#### Selection
============

These enquiries into the profitability of cultivation were meant to assist administrators in assessing the material conditions of the people and accordingly fix revenue. The information collected as a part of these surveys focused mainly on assessing the extent of cultivated land and gross produce from the land, and not the cost of cultivation. Although these settlements were based on computing the profit from cultivation, the data collected were neither based on a uniform method nor specifically aimed at improving the efficiency of farms (ISAE 1953, p. 31). Commenting on the nature of information in the Settlement Reports, Thomas and Ramakrishnan (1940, p. ix) wrote:
Generally speaking, in resettlement enquiries the villages were chosen haphazardly, the work of enquiry and report was entrusted to an overworked subordinate staff, the data were not published, and the methods were such as to give room for the allegation that the enquiries were designed to justify enhancement of revenue. There was no detailed enquiry into the economic life of the villagers. It was not an objective economic study that was aimed at.
Despite these shortcomings, the Settlement Reports were the first of their kind to provide information about the cost of cultivation and returns from cultivation in selected regions of the country, and helped in better understanding the economic problems of the agricultural sector (Dantwala 1958, p. 317).

============

#### Exercise materials

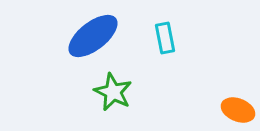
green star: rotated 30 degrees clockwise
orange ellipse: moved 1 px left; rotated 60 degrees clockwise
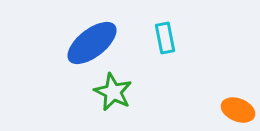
blue ellipse: moved 1 px left, 7 px down
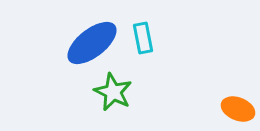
cyan rectangle: moved 22 px left
orange ellipse: moved 1 px up
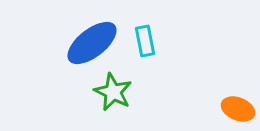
cyan rectangle: moved 2 px right, 3 px down
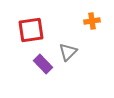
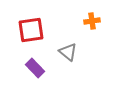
gray triangle: rotated 36 degrees counterclockwise
purple rectangle: moved 8 px left, 4 px down
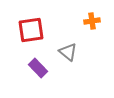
purple rectangle: moved 3 px right
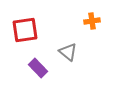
red square: moved 6 px left
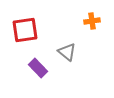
gray triangle: moved 1 px left
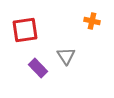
orange cross: rotated 21 degrees clockwise
gray triangle: moved 1 px left, 4 px down; rotated 18 degrees clockwise
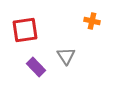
purple rectangle: moved 2 px left, 1 px up
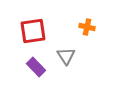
orange cross: moved 5 px left, 6 px down
red square: moved 8 px right, 1 px down
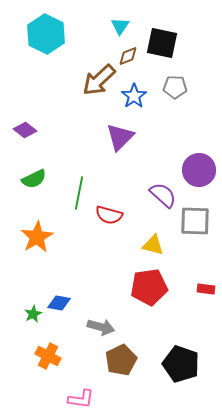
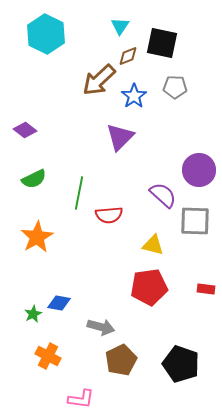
red semicircle: rotated 20 degrees counterclockwise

============

#### Parts of the exercise
1 - Answer these questions from the Settlement Reports passage:
(a) What two things were the collected data neither based on nor specifically aimed at?
(b) In the quoted comment, who was entrusted with the work of enquiry and report?
(c) Which source is cited for the claim that the Settlement Reports helped in better understanding the economic problems of the agricultural sector?
2 - From the rows, extract every line unchanged, beginning at the line that has "blue ellipse: moved 1 px left, 7 px down" and stopping at the end of the rows. Omit the picture lines.
The Settlement Reports passage and the rows of shape changes are separate material.

#### Task-by-task outputs
1 -
(a) A uniform method; improving the efficiency of farms.
(b) An overworked subordinate staff.
(c) Dantwala 1958, p. 317.

2 -
blue ellipse: moved 1 px left, 7 px down
cyan rectangle: moved 22 px left
orange ellipse: moved 1 px up
cyan rectangle: moved 2 px right, 3 px down
gray triangle: rotated 36 degrees counterclockwise
purple rectangle: moved 8 px left, 4 px down
purple rectangle: moved 3 px right
red square: moved 6 px left
gray triangle: moved 1 px left
orange cross: rotated 21 degrees clockwise
gray triangle: moved 1 px left, 4 px down; rotated 18 degrees clockwise
purple rectangle: moved 2 px left, 1 px up
orange cross: moved 5 px left, 6 px down
red square: moved 8 px right, 1 px down
red semicircle: rotated 20 degrees counterclockwise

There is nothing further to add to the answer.